Both readings seem to be valid. タイ勢 uses the original (Chinese) reading of 大 and seems to be used most frequently to mean a general trend or situation, “zeitgeist”.
AFAIK Duolingo doesn't provide a way to attach different readings per every exercise to each tile. That's why most kanji sound in kunyomi even when they're going to be used in compound words.
Wrong in the given context is what I should have clarified. I'm aware of various readings, however it specifically changed from the correct reading to the wrong (in this context) one since the change of TTS voices. The course contributors, as far as I am aware, can't do anything about some Kanji-combinations giving out 'wrong' pronunciations, unless they force them by writing the word in Hiragana. Until the TTS gets a way to work around this issue, there's not much we can expect here.
If you mean an answer by actual "duo devs", no, this is a community forum. There are mods and the course contributors, but if you have any technical issues you're better off writing to the official support. Any language questions are asked here, with other community members answering. Always consider checking other sources as well.
Duolingo Plus only gives you unlimited hearts (where available), the option to download lessons for offline use and ad-free learning, plus you obviously support development with money.
It's better to use 男の人 than 男alone, the latter is less formal, more like "fellow, guy, chap, bloke".
In 男の人 the noun works as a prefix meaning "male", so it's "male person" or "man" of course.

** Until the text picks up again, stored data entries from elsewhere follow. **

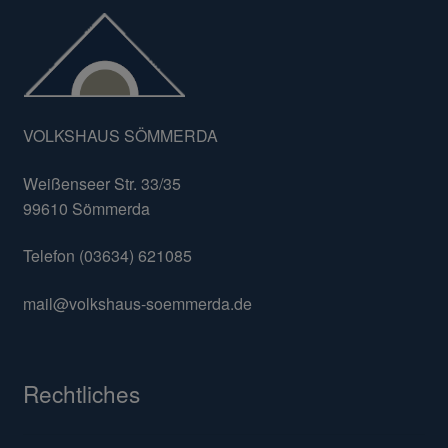
VOLKSHAUS SÖMMERDA
Weißenseer Str. 33/35
99610 Sömmerda
Telefon (03634) 621085
mail@volkshaus-soemmerda.de
Rechtliches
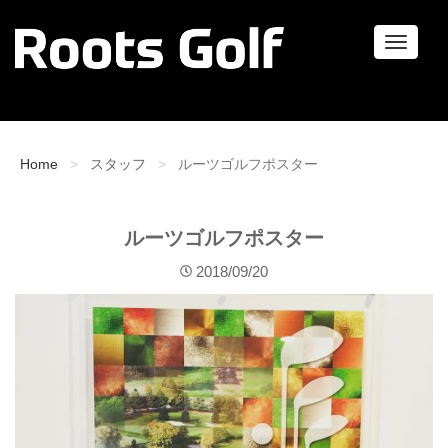
ナ
ビ
ゲ
ー
シ
ョ
Home
スタッフ
ルーツゴルフポスター
ン
ルーツゴルフポスター
2018/09/20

If you absolutely want to use the more casual version you'd have to change the sentence ending as well, like so: 「大勢の男がいる。」, because mixing politeness levels sounds awkward and not natural.
No... those are two different verbs for different purposes (and some shared uses). います/いる is the existence (to be) verb for animate objects (people, animals etc). です/だ is a copula meaning "this is that/A is B" as in AはBです。For example, 私は犬です (I am a dog) or leaving off the subject/topic, 犬です (It is a dog) where "it" is from context. But 犬がいます would be "There is a dog". See, in English we use "to be/is/am etc" for both purposes - to show equivalency (です) and to show existence (います/あります) but if you think about the example sentences you'll see there's a big difference between saying "It is a plant" and "There is a plant". I hope that helps!
I should add that there is more to it than that. です is sometimes added on to the end of a sentence just to make it polite (and other reasons). That can be confusing when you've learned its translation as "It is ___".
A lot of adjectives in Japanese act just like verbs, and are conjugated as verbs. You can simply end the sentence with them for the reason that a Japanese adjective's meaning is "it is ___"; for example "おいしい" by itself means "it is delicious". So, you can say "寿司はおいしい！(すしはおいしい！) The sushi is tasty!" or if you're being polite, "お寿司はおいしいです！" The sushi is tasty!". The meaning is the same. So just try to remember when you see a sentence ending in an adjective like おいしい or 難しい etc, the です that follows (if there is one) is just ornamental.